Soltó una risita resignada y se sintió obligado a aclarar que no había dejado el periodismo del todo: solo había solicitado una excedencia voluntaria por nobles razones. El término “noble”, aplicado a la tarea de espiar, me pareció estrafalario y así se lo participé. Entonces, imitando la voz del presidente francés Emmanuel Macrón, profirió una retahíla de vocablos en ruso y me contó la misión de acompañar al mandatario francés en una conversación telefónica con el canalla Vladimir Putin. Las palabras en ruso eran frases ofensivas, insultos que debía proferir durante la conversación, como si fuera Macron, para soliviantar a aquel tipo. Esa era solo una parte de la tarea asignada aquella mañana, ya que después se trasladaría a toda mecha a Ginebra (Suiza) para repetir la operación durante la conversación que el secretario general de la ONU, Antonio Guterres, mantendría con “cara de víbora”. Así llamaba al belicoso Putin. Los diálogos iban a ser tensos, pues el muy sukin syn (pronunciación de “hijo de perra” en ruso) había bombardeado el puerto de Odesa unas horas después de aceptar el pacto de no agresión al envío del trigo y las gramíneas de Ucrania a los países necesitados y hambrientos de África y Asia.

Aunque el viejo amigo y colega hablaba con toda seriedad, no pude evitar acordarme de Miguel Gila. “Los insultos no matan, pero desaniman”, diría el gran humorista. Le pregunté si serviría de algo cabrear al canalla y me corrigió: “Cabrear no, enfurecerlo, oír sus denuestos, saber cómo insulta y poder calibrar su timbre y su tono de voz”. Quise saber la utilidad de aquel ejercicio nada diplomático para el objetivo anhelado de parar la guerra y sacar las tropas rusas de Ucrania, pero sonrió y me pidió que no le hiciera más preguntas. “Ya sabes que los procedimientos son secretos y, además, por tu propia seguridad no te conviene conocerlos… ni siquiera conocerme”.

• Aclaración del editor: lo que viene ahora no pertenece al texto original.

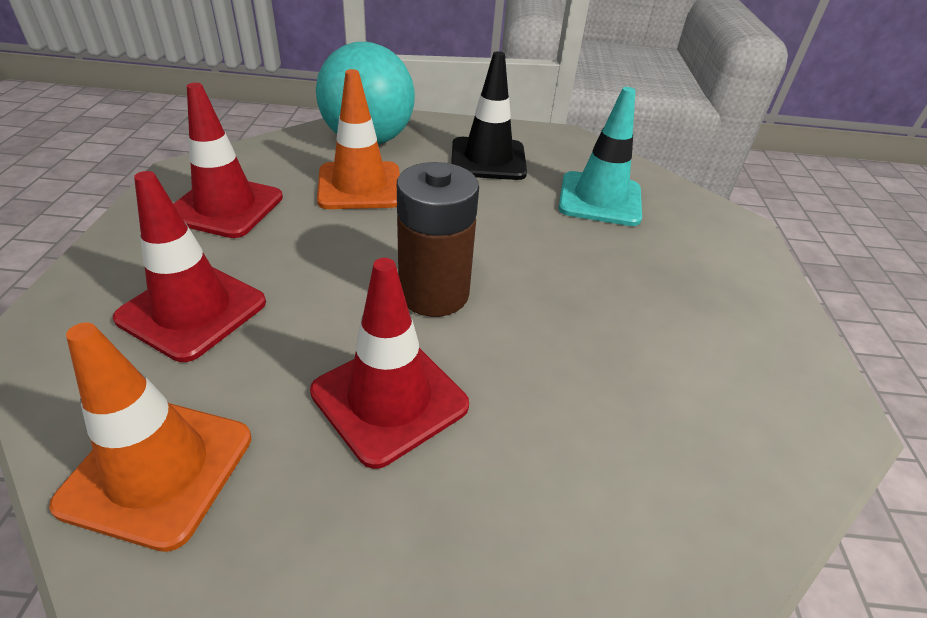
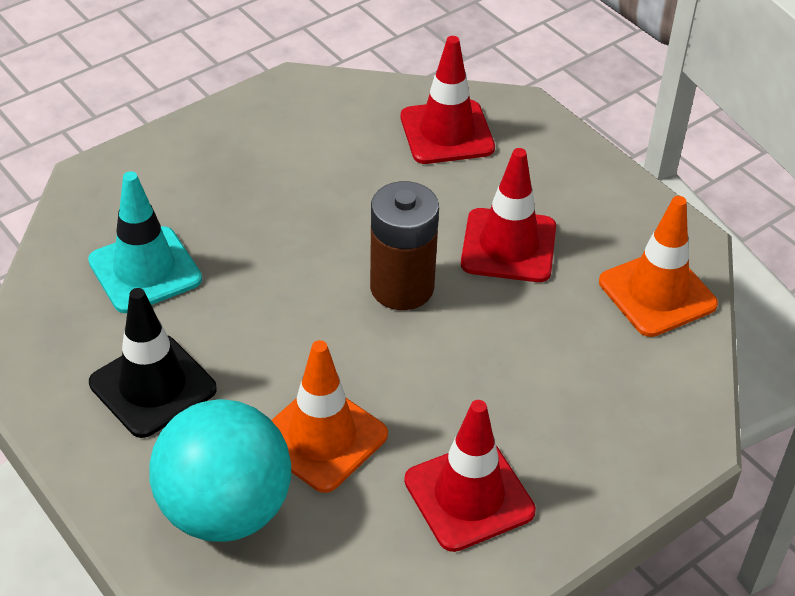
camera: 130 degrees left, 5 degrees up
(192, 310) = (576, 389): red traffic cone -> red traffic cone (447, 133)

Puesto que se cerró como una ostra, apelé a las conjeturas: “Con el canalla furioso puedes imitar su voz más enérgica y, una vez interceptadas las líneas de mando y control, ordenar directamente a los generales la retirada de las tropas de Ucrania. ¿Estoy en lo cierto?” Abrió mucho los ojos y respondió en ruso como si fuera el mandatario del Kremlin. ¡Por Júpiter que lo tenía bien ensayado! “No, no es eso”, dijo en castellano. Insistí. “Dado que eres un hombre de radio y televisión –dije–, me permitirás este breve guion: supongamos que se interceptan los canales de las principales emisoras de radio y televisión cuando el cabeza de víbora pronuncia el discurso, se lanzan sus exabruptos contra Estados Unidos, la NATO, la Unión Europea e incluso China. Y acto seguido se anuncia el final de la misión especial militar en Ucrania. Dado que el tipo apenas mueve los labios cuando habla, muy pocos notarán el mensaje impostado y, en cambio, todos celebrarán la decisión de poner fin a la invasión. Los rusos, cansados de tanta muerte, pobreza, tristeza y represión, saldrán a la calle a celebrar el fin del putinato”. Graset sonrió, pero esta vez se abstuvo de decir: “No, no es eso”.